First, you should find out who else cares about this aspect of stewardship. It’s a good bet that your business administrator cares about saving money and your facility manager and/or buildings and grounds committee care about taking care of your facility’s systems and physical features. After all, this is God’s House, and it is the members’ responsibility to keep it safe, comfortable and well-maintained. Care and maintenance of your house of worship will help to foster an atmosphere of peace and worship. So, facility stewardship contributes to both stewardship of financial and natural resources.

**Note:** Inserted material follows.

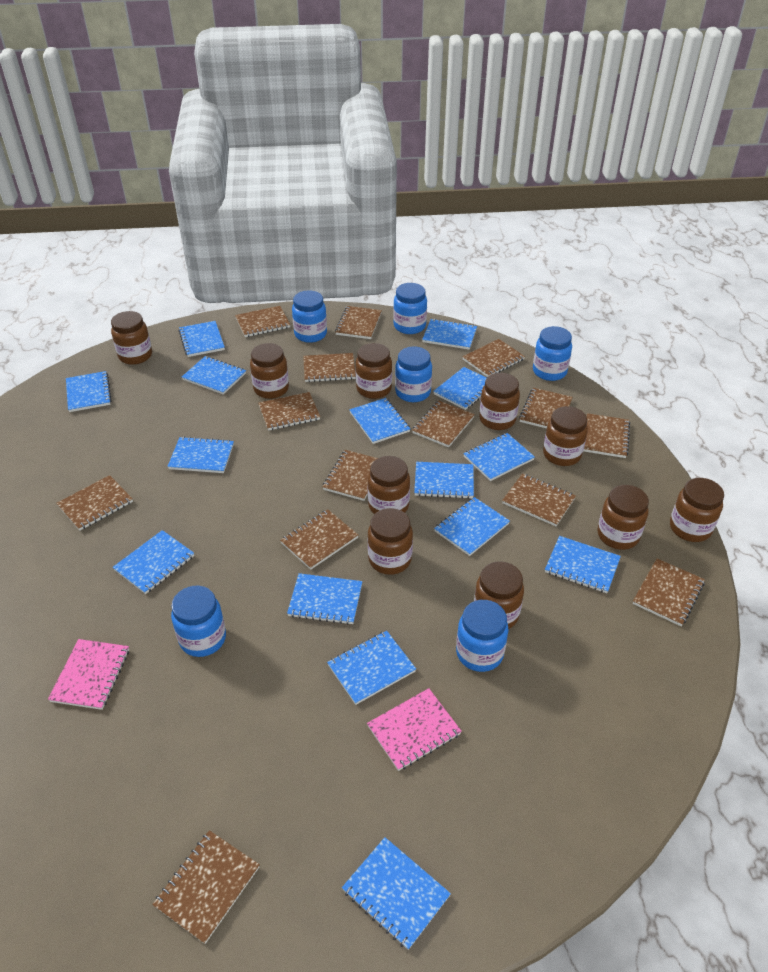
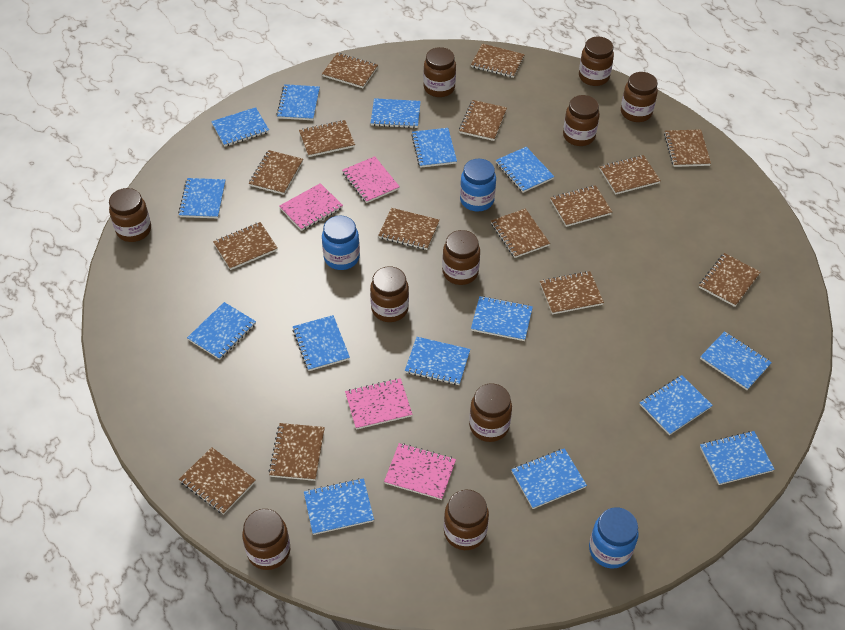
blue jar: [171,586,226,657] [292,290,327,343] [393,283,427,334] [395,346,432,402] [456,600,508,672] [533,326,572,381] = 6 -> [322,216,360,270] [460,159,496,212] [589,507,639,569] = 3
brown notebook: [56,475,133,531] [152,830,260,944] [235,306,290,337] [258,392,320,431] [280,509,358,570] [303,353,356,382] [323,450,378,501] [335,306,382,339] [412,401,475,447] [462,339,525,377] [502,473,576,526] [519,388,573,428] [583,413,630,458] [633,559,705,626] = 14 -> [179,447,256,515] [213,222,277,270] [249,150,303,195] [269,423,325,481] [299,120,355,157] [322,53,378,88] [378,208,440,250] [459,100,507,141] [471,44,525,78] [491,209,550,258] [540,271,604,314] [550,185,612,227] [600,155,661,195] [664,129,711,167] [699,253,761,307] = 15
pink notebook: [48,639,129,710] [367,688,462,771] = 2 -> [279,183,343,231] [342,156,400,203] [345,378,413,430] [384,443,456,500] = 4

If your clergy, business administrator or facility manager have not yet initiated a strong energy efficiency program that involves members’ time and talents, they will welcome your leadership. You may be the one called to bring people together in this effort. The youth group is a natural pool of environmental concern, enthusiasm of hands-on projects and a desire to make things better. So find the best way to gather a creation care team, and be sure that everyone understands that stewardship of the house of worship and stewardship of energy resources are all natural extensions of traditional financial stewardship. Wasting energy not only pollutes unnecessarily, but it wastes members’ hard-earned pledge money.
Your creation care team will find “action lists,” the “Sure Energy Savers” chapter of the online guide “Putting Energy into Stewardship” and the success stories of national award-winning congregations at the Energy Star website. You can even e-mail questions to Energy Star technical staff, which supports this taxpayer-funded, unbiased national program.
Energy audit? A good thing if done well at an affordable price or if provided free-of-charge by a skilled person. However, many energy efficiency actions are of a “just do it” nature and do not require much analysis. Remember, an expensive audit accomplishes no savings, itself, and the same money can be immediately invested in many low-cost, high-return products and actions. This is where the online guide and “Sure Energy Savers” come in, and members’ time and talents come in handy. You may find special technical skills in your congregations or within a community volunteer group. Ask your congregation’s electrical and HVAC contractors for free analysis and recommendations. Call your utility company and state energy office and ask if any free services or financial incentives are available. Search for product rebates at the Energy Star Products web page.
But the first step is to assemble at least 12 months of house-of-worship energy bills, and “benchmark” your energy use. This data is available in the office or easily attained directly from the utility company. It will tell you the baseline or typical energy use and costs, and if you enter it into Energy Star’s free Portfolio Manager software, it will rate your energy use compared to all other U.S. houses of worship, so you can measure improvements and document savings.